Lehtonen has blended in seamlessly with the American bike scene since making the move. At first, her father was one of the only motorcycle enthusiasts she rode with, but she soon grew a love for the bonding experience of a group ride. “Back in 2015, I was invited by Harley-Davidson to ride a cross-country trip with a few other girls,” Lehtonen says. “We flew into Brooklyn and rode all the way to San Francisco over the course of a month. It happened to be on the one year anniversary of my dad’s passing, so it was a really special experience to honor him on this trip. I was on a Harley-Davidson wide glide with big eight hangers and we zig-zagged across the country, taking our time.” Amidst Lehtonen’s trip, which would take her girl gang through the cities and plains of the United States, the group decided to commemorate their journey with a tattoo.

“We were in Nashville and we were looking into finding a local tattoo artist to do our tattoo,” Lehtonen says. “But then we were like, ‘Why don’t we fly out our friend Derrick Snodgrass from California?’ He ended up coming out to our Airbnb and he tattooed all of us there. Our trip was named ‘The Highway Runaways,’ so we all got that with a winged motorcycle and a heart.”

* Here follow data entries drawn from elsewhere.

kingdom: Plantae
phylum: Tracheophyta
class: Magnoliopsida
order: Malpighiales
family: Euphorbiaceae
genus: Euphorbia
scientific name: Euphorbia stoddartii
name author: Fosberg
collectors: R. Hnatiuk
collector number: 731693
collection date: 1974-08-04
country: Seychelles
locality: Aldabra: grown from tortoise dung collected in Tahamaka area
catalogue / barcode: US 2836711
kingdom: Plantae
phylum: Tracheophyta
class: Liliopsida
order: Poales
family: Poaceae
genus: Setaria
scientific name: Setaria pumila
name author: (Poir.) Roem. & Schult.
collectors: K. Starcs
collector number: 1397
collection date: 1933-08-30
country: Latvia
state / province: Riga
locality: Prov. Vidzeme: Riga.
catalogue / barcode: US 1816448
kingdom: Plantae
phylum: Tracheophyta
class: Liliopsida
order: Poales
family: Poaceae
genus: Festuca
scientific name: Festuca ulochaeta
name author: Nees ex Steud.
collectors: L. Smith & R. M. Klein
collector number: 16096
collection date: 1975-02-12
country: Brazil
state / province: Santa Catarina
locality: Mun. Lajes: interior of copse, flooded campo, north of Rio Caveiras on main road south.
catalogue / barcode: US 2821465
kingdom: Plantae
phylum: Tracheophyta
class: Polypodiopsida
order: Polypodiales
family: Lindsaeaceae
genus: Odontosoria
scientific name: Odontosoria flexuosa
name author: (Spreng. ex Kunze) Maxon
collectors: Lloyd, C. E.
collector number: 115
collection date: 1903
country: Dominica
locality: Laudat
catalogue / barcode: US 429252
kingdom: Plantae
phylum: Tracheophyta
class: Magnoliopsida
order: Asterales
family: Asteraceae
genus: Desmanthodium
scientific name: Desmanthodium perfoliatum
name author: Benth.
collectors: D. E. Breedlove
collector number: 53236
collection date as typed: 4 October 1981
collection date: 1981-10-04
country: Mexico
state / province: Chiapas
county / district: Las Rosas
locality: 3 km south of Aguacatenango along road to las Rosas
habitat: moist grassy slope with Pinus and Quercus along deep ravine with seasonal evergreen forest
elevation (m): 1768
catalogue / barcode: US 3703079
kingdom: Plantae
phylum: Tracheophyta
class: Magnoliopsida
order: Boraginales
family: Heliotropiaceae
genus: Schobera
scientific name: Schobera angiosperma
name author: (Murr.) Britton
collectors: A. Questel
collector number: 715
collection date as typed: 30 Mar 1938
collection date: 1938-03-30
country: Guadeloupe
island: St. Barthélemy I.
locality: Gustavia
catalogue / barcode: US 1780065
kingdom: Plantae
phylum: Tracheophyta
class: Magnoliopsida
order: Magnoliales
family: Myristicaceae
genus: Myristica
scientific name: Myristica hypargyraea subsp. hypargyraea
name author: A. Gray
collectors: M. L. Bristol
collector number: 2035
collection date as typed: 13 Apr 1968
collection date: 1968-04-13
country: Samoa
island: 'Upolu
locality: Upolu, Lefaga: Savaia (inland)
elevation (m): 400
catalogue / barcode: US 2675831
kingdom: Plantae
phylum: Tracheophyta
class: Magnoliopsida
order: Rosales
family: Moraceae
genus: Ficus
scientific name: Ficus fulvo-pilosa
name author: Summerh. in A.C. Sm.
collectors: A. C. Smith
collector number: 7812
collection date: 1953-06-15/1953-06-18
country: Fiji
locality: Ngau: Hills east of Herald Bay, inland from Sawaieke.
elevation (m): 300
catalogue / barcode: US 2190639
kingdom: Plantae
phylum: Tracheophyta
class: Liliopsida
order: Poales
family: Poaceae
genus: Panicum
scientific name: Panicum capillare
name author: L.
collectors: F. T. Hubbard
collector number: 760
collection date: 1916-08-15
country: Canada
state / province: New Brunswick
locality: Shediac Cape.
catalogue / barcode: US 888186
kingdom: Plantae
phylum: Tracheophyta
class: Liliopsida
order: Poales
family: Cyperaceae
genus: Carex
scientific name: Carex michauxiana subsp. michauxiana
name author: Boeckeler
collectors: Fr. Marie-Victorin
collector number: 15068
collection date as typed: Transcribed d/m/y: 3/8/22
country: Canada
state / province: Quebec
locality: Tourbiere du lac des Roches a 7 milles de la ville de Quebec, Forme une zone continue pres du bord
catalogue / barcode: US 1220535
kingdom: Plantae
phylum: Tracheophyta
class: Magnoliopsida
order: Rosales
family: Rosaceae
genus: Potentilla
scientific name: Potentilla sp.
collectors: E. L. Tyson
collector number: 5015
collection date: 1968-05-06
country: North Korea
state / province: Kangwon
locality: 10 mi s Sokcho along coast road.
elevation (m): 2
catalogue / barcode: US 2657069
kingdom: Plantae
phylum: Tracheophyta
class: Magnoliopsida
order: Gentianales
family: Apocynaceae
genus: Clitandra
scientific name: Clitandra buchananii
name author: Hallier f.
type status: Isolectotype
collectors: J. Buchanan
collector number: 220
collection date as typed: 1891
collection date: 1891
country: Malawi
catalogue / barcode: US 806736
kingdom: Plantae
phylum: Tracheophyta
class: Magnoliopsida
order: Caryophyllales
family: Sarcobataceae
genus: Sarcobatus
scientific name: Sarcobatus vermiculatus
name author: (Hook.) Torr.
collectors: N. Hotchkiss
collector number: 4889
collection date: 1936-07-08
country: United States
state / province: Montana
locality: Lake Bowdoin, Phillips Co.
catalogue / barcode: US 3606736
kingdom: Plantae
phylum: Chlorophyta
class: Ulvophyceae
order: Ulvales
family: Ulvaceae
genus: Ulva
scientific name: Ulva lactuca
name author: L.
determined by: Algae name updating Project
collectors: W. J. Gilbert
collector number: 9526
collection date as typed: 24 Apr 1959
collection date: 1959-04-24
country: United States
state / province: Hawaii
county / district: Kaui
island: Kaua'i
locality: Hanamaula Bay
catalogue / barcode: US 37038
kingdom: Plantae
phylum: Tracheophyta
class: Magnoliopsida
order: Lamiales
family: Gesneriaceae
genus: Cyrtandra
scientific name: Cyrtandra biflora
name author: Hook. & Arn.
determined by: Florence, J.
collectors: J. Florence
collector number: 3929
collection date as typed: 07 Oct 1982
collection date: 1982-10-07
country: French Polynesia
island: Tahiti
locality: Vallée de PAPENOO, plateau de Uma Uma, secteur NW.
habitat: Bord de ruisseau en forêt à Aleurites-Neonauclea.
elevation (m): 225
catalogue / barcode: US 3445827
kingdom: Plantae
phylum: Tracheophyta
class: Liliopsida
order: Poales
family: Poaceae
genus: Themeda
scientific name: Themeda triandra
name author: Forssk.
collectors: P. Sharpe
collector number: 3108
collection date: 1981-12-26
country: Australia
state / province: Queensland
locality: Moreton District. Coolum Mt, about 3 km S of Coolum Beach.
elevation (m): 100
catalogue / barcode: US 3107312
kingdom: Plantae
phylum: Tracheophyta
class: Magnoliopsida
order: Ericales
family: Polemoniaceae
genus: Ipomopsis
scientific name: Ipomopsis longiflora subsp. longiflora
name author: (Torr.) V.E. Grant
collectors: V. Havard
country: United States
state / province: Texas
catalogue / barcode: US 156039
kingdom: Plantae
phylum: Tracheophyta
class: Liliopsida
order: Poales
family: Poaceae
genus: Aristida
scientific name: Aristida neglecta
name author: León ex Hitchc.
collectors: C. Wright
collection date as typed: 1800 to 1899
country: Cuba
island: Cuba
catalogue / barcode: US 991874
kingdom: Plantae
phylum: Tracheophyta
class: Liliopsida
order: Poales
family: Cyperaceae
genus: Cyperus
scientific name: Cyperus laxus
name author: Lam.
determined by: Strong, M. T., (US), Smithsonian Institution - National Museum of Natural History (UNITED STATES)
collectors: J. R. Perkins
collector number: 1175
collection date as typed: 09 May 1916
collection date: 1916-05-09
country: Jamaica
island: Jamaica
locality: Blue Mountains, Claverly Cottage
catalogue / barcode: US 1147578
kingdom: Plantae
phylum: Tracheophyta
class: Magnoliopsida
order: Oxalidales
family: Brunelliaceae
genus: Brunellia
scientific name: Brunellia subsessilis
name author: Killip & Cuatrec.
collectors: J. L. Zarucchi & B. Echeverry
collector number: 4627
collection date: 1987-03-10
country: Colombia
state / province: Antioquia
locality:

This trip introduced Lehtonen to other women in the bike world, a demographic that’s growing rapidly. While she cherishes all the relationships she’s made through riding, there’s something special about the women who ride. “The community has morphed and changed a lot since I first got into it,” Lehtonen says. “More and more women are getting into riding, which is awesome. I have a lot of respect for women who get into it and it’s changed my life. I think a lot of the women I know have become really passionate about it because it’s a lot of fun.”
As Imogen Lehtonen has become more passionate about riding, she’s discovered an interest in bike building. While this is still a new venture for her, she has an inkling she’ll be able to catch on quickly. “When I’m custom sizing a piece of jewelry, I’m using handsaws, files, electric hand tools and buffing/polishing machines,” Lehtonen says. “It’s kind of the same realm as bike building, just on a smaller scale. The skills I’ve learned over the years by working with my hands, intrinsically knowing how to put things together and how things should look, ties in well with motorcycles. Having to run the store and workshop hasn’t given me too much time to tinker with bikes, but I would love to eventually be able to put together a bike from scratch and play around with metal shaping.”

Imogen Lehtonen has a lot on her plate when it comes to running her business and making time to get in rides to the mountains. But even in what little spare time she has, she finds a way to keep herself busy. “I definitely want to start working on my own personal line of jewelry,” Lehtonen says. “I have notebooks of designs and little lumps of wax that I play with here and there that I’d like to refine into my own collection. I didn’t have a TV growing up, so after school I would throw knives and axes with my dad in my backyard. I’ve always had an affinity for knives and I’d like to do a little collection of knife and dagger based jewelry.”
While to the outside world motorcycles and jewelry may appear as different as can be, they come together seamlessly for Imogen Lehtonen. She’s made these communities her home and along the way, has become even more connected to her roots. And that’s something she’ll take with her, from one ride to the next.